Answer:
We have the function, [tex]f(x)=(x+3)^{2}-4[/tex]
On simplifying, we get,
[tex]f(x)=x^2+6x+9-4[/tex]
i.e. [tex]f(x)=x^2+6x+5[/tex]
Thus, the standard form of the function is [tex]f(x)=x^2+6x+5[/tex].
Now, the factors of the given functions are (x+1) and (x+5).
Since, the intercept form of the function is the factored form of the function.

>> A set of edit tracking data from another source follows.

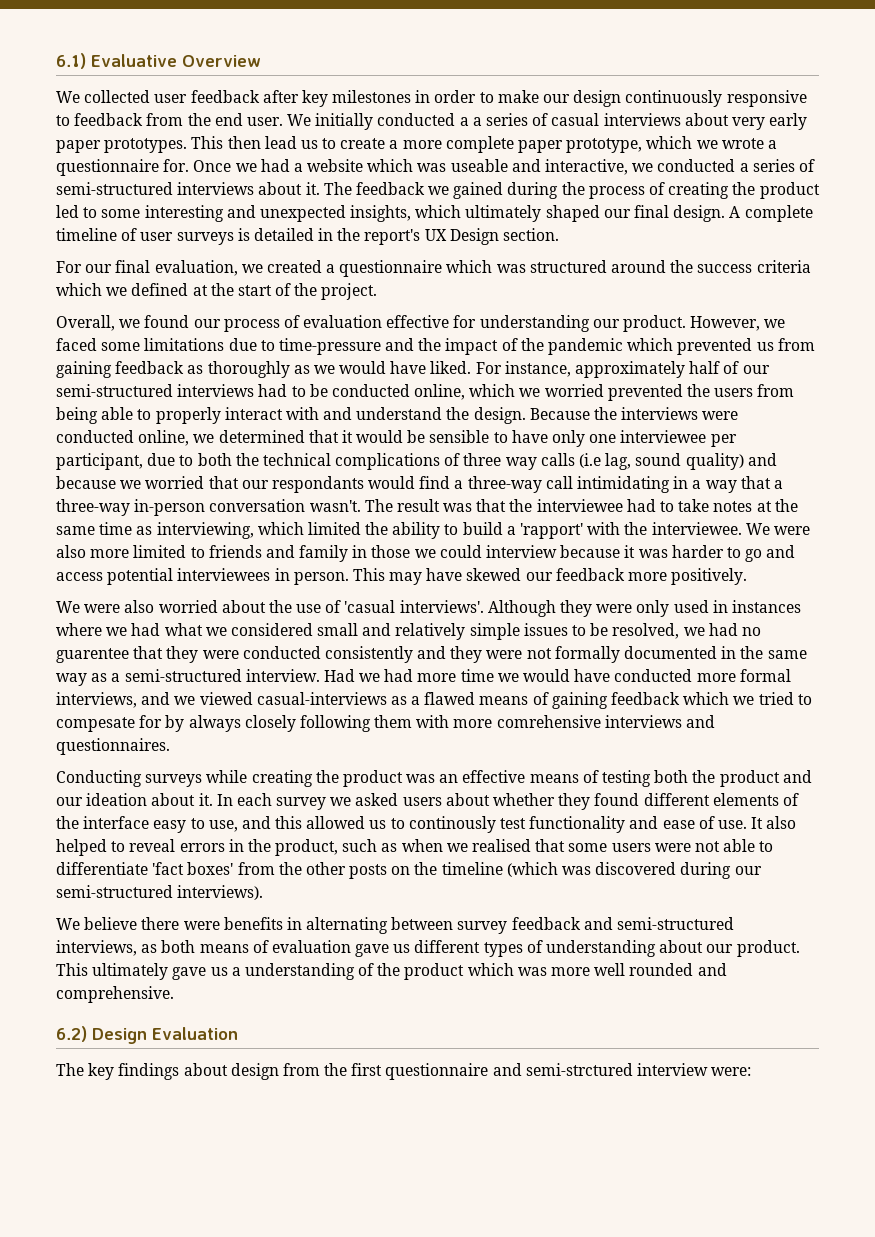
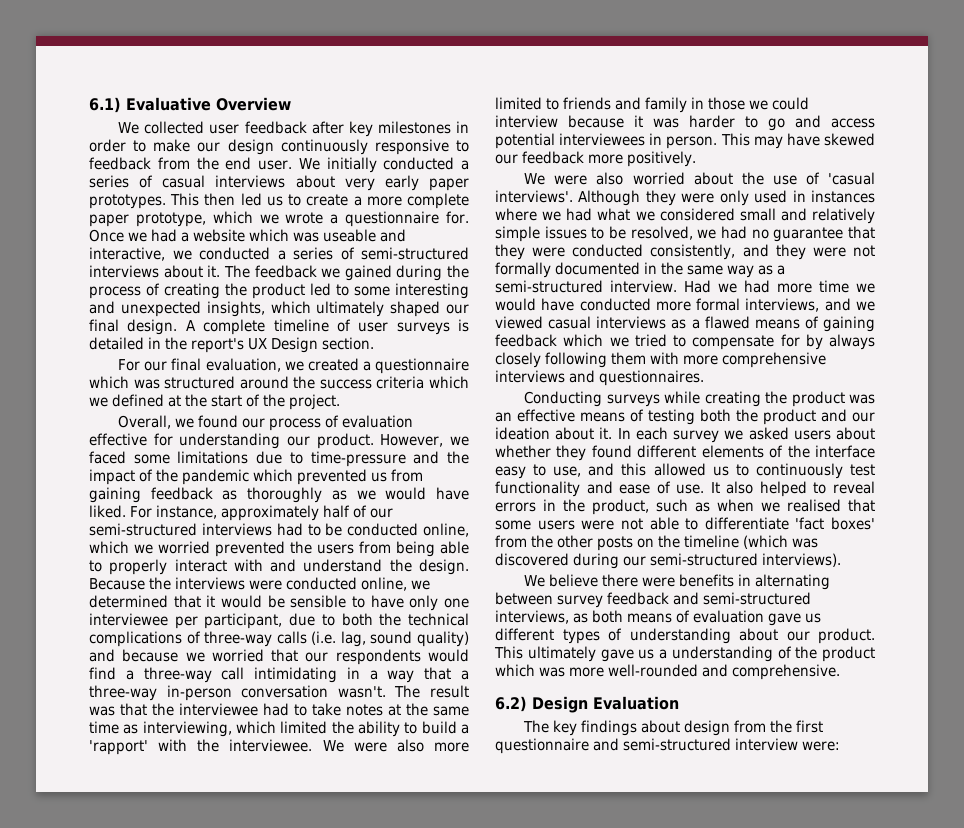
[472,117,482,126] a -> (469, 165) none
[264,136,297,149] lead -> [240,193,262,206] led
[463,453,602,470] three way calls (i.e -> [204,631,337,647] three-way calls (i.e.
[271,476,364,493] respondants -> [335,649,421,665] respondents
[56,648,129,663] guarentee -> [773,227,844,242] guarantee
[324,646,413,663] consistently -> [650,244,736,260] consistently,
[256,692,387,705] casual-interviews -> [548,316,667,329] casual interviews
[56,717,135,732] compesate -> [692,335,775,350] compensate
[496,715,601,728] comrehensive -> [722,352,826,368] comprehensive
[408,816,496,833] continously -> [755,463,843,479] continuously
[594,963,694,976] well rounded -> [608,664,698,677] well-rounded
[525,1063,633,1076] semi-strctured -> [623,738,731,751] semi-structured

So, we have, intercept form of the function is [tex]f(x)=(x+1)(x+5)[/tex].
Now, we know that,
Value of x-coordinate of the vertex is [tex]\frac{-b}{2a}[/tex] i.e. [tex]\frac{-6}{2\times 1}[/tex] i.e. [tex]\frac{-6}{2}[/tex] i.e. x= -3
Then, [tex]f(-3)=(-3)^2+6\times (-3)+5[/tex] i.e. [tex]f(-3)=9-18+5[/tex] i.e. f(-3)=-4
So, the vertex of the function is (-3,-4).
Further, we know that, 'the y-intercept of a function is the point where the function crosses y-axis'.
So, when x=0, we have, [tex]f(0)=0^2+6\times 0+5[/tex] i.e. f(0) = 5
Thus, the y-intercept is (0,5)
Also, 'the x-intercept of a function is the point where the function crossese x-axis'.
Then, for f(x)=0, we have [tex]0=x^2+6x+5[/tex] i.e. [tex]0=(x+1)(x+5)[/tex] i.e. x= -1 and x= -5
Thus, the x-intercept are (-1,0) and (-5,0).